When I was 15, my family moved to Naperville. A year later, a family moved into the house a few down from ours, and we found out that they had a son, Brant, who was about my age and was going to be on the drumline (which I was also a part of). I met him shortly after they moved in, and we more or less immediately became friends. That was about 12 years ago now, and Brant and I don’t see each other as often (he now has two children keeping him very busy), but we keep in touch and stay caught up as much as possible.
The first thing I learned about Brant was that he was an incredibly talented drummer. Early in our friendship he was proud to show off videos and demo tapes from the band he’d been a part of back in the St. Louis area, where his family had moved from. I’ve always supported him in his various musical endeavors, from high school on. These days, he’s in a band called Veritae, based out of the Chicago area.
A little over a year ago, Brant contacted me about helping him set up a Web site for his band, and I happily agreed to help in any way I could. What I soon found out, though, was that this was not to be a “normal” Web-design endeavor. As part of the deal his band had made with their producer, they got Web hosting along with their studio time. This wasn’t just Web hosting, though; it included a Flash-based site creation tool called Habitat that I would be using to create their site.
It’s worth noting at this point that generally when I make a Web site, I do it using one tool, and one tool only: vi. So a completely Flash-based graphical tool that designs a Flash-based Website for you is about as much of a polar opposite from my preferred style as you can get. This causes, unsurprisingly, quite a bit of frustration on my part. I’m sure some people find the idea of this Habitat tool to be a great idea; even I can admit that it’s novel. I’m certainly not alone, however, in my criticisms of Flash.

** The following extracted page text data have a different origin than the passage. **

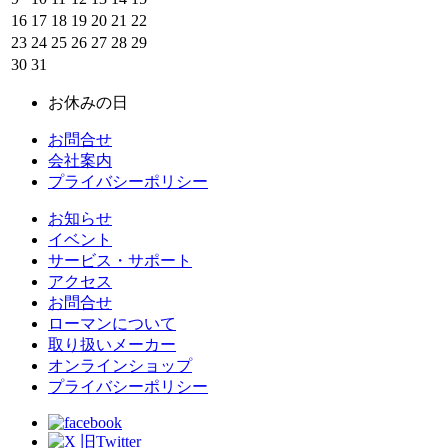
16
17
18
19
20
21
22
23
24
25
26
27
28
29
30
31
お休みの日
お問合せ
会社案内
プライバシーポリシー
お知らせ
イベント
サービス・サポート
アクセス
お問合せ
ローマンについて
取り扱いメーカー
オンラインショップ
プライバシーポリシー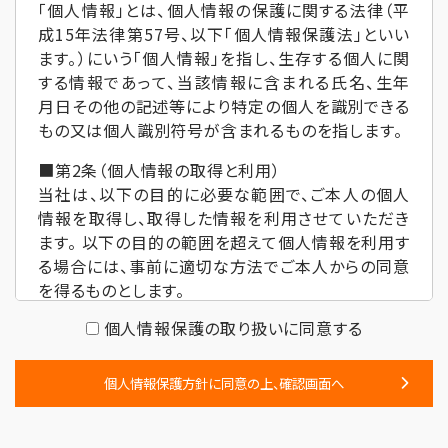
「個人情報」とは、個人情報の保護に関する法律（平
成15年法律第57号、以下「個人情報保護法」といい
ます。）にいう「個人情報」を指し、生存する個人に関
する情報であって、当該情報に含まれる氏名、生年
月日その他の記述等により特定の個人を識別できる
もの又は個人識別符号が含まれるものを指します。
■第2条（個人情報の取得と利用）
当社は、以下の目的に必要な範囲で、ご本人の個⼈
情報を取得し、取得した情報を利用させていただき
ます。 以下の⽬的の範囲を超えて個⼈情報を利⽤す
る場合には、事前に適切な⽅法でご本人からの同意
を得るものとします。
お問い合わせへの対応。
個人情報保護の取り扱いに同意する
求人採用における面接の日時および、選考結果
の連絡。
個人情報保護方針に同意の上、確認画面へ
取得した閲覧・購買履歴等の情報を分析し、ユ
ーザーに適した新商品・サービスをお知らせす
るためのユーザーが利用しているサービスの新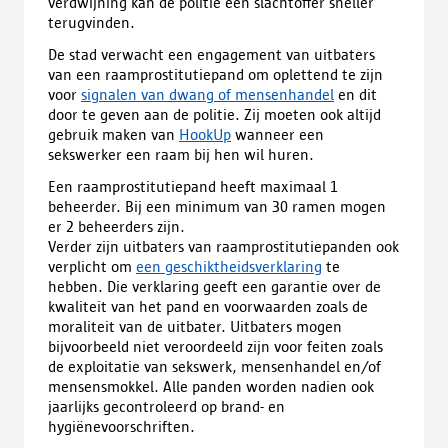
verdwijning kan de politie een slachtoffer sneller
terugvinden.
De stad verwacht een engagement van uitbaters
van een raamprostitutiepand om oplettend te zijn
voor
signalen van dwang of mensenhandel
en dit
door te geven aan de politie. Zij moeten ook altijd
gebruik maken van
HookUp
wanneer een
sekswerker een raam bij hen wil huren.
Een raamprostitutiepand heeft maximaal 1
beheerder. Bij een minimum van 30 ramen mogen
er 2 beheerders zijn.
Verder zijn uitbaters van raamprostitutiepanden ook
verplicht om
een geschiktheidsverklaring
te
hebben. Die verklaring geeft een garantie over de
kwaliteit van het pand en voorwaarden zoals de
moraliteit van de uitbater. Uitbaters mogen
bijvoorbeeld niet veroordeeld zijn voor feiten zoals
de exploitatie van sekswerk, mensenhandel en/of
mensensmokkel. Alle panden worden nadien ook
jaarlijks gecontroleerd op brand- en
hygiënevoorschriften.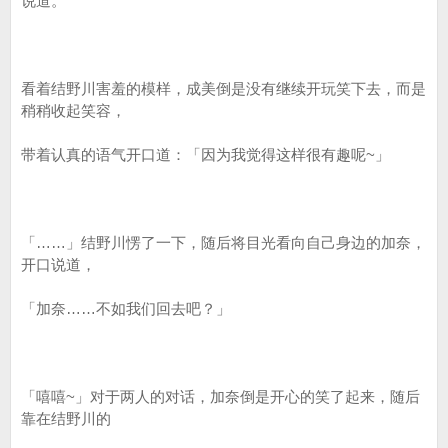
说道。
看着结野川害羞的模样，成美倒是没有继续开玩笑下去，而是
稍稍收起笑容，
带着认真的语气开口道：「因为我觉得这样很有趣呢~」
「……」结野川愣了一下，随后将目光看向自己身边的加奈，
开口说道，
「加奈……不如我们回去吧？」
「嘻嘻~」对于两人的对话，加奈倒是开心的笑了起来，随后
靠在结野川的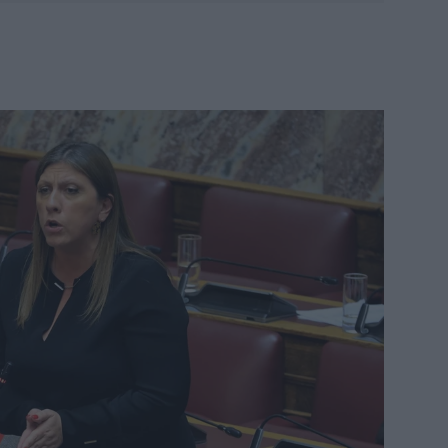
κα
Μπ
το
Β
Νε
συμ
Vo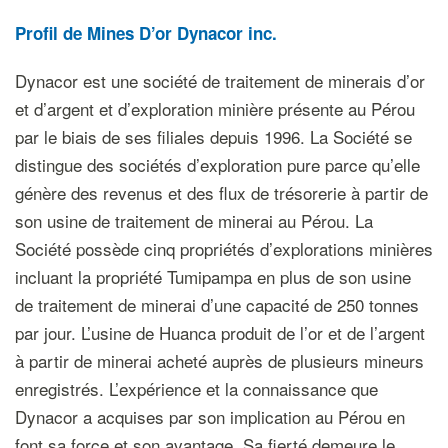
Profil de Mines D’or Dynacor inc.
Dynacor est une société de traitement de minerais d’or
et d’argent et d’exploration minière présente au Pérou
par le biais de ses filiales depuis 1996. La Société se
distingue des sociétés d’exploration pure parce qu’elle
génère des revenus et des flux de trésorerie à partir de
son usine de traitement de minerai au Pérou. La
Société possède cinq propriétés d’explorations minières
incluant la propriété Tumipampa en plus de son usine
de traitement de minerai d’une capacité de 250 tonnes
par jour. L’usine de Huanca produit de l’or et de l’argent
à partir de minerai acheté auprès de plusieurs mineurs
enregistrés. L’expérience et la connaissance que
Dynacor a acquises par son implication au Pérou en
font sa force et son avantage. Sa fierté demeure le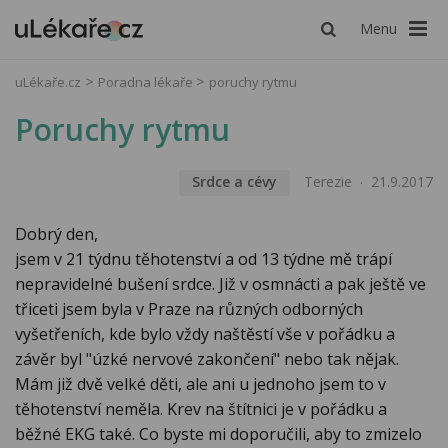
Menu
uLékaře.cz
Poradna lékaře
poruchy rytmu
Poruchy rytmu
Srdce a cévy
Terezie
21.9.2017
Dobrý den,
jsem v 21 týdnu těhotenství a od 13 týdne mě trápí
nepravidelné bušení srdce. Již v osmnácti a pak ještě ve
třiceti jsem byla v Praze na různých odborných
vyšetřeních, kde bylo vždy naštěstí vše v pořádku a
závěr byl "úzké nervové zakončení" nebo tak nějak.
Mám již dvě velké děti, ale ani u jednoho jsem to v
těhotenství neměla. Krev na štítnici je v pořádku a
běžné EKG také. Co byste mi doporučili, aby to zmizelo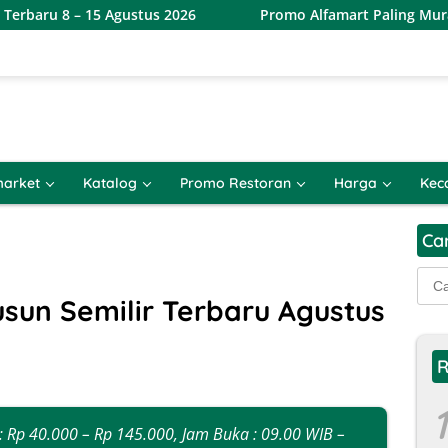
 15 Agustus 2026
Promo Alfamart Paling Murah Sejagat 8
arket
Katalog
Promo Restoran
Harga
Kec
Ca
Cari
untu
sun Semilir Terbaru Agustus
R
1
: Rp 40.000 – Rp 145.000, Jam Buka : 09.00 WIB –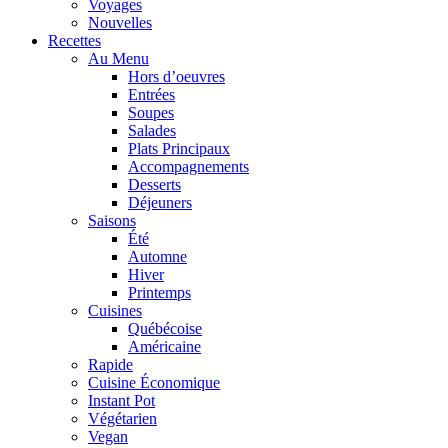
Voyages
Nouvelles
Recettes
Au Menu
Hors d’oeuvres
Entrées
Soupes
Salades
Plats Principaux
Accompagnements
Desserts
Déjeuners
Saisons
Été
Automne
Hiver
Printemps
Cuisines
Québécoise
Américaine
Rapide
Cuisine Économique
Instant Pot
Végétarien
Vegan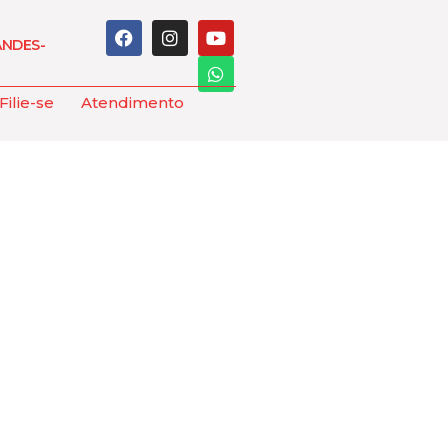
ANDES-
Filie-se
Atendimento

It’s been an interesting experience, then, trying to keep the band happy with the site, while at the same time loathing myself for using something and creating something that I consider to be a great example of everything that is wrong with the Internet. It loads slowly, uses way more bandwidth than necessary, is completely inaccessible, and requires a browser plug-in in order to view any of the content on the site. The one thing the Habitat guys deserve credit for is making a Flash-based site that is bookmarkable. However, this was at the cost of additional load times when you traverse between sections, so even that can’t be viewed as a total positive.
I have to remind myself, though, that this is the music industry, and flash (with a lower-case ‘f’) and style can make all the difference in the world when trying to catch people’s attention. This is the same industry that uses MySpace as of late as its primary means of independent publicity.
After several months of inactivity, there was a crash with the band’s site, and I’ve spent some time yesterday and today recreating it. I’m not happy with it, and still have several gripes, but feel it my duty nonetheless to advertise Veritae’s Web page and drive any traffic I can to their site.
The site loaded quickly for me. Nice work, although the text needs some serious editing. Not your writing, is it?
It’s a direct copy-and-paste job from what they sent me. The editing interface is so horrendous, I didn’t feel the desire to do anything more than that.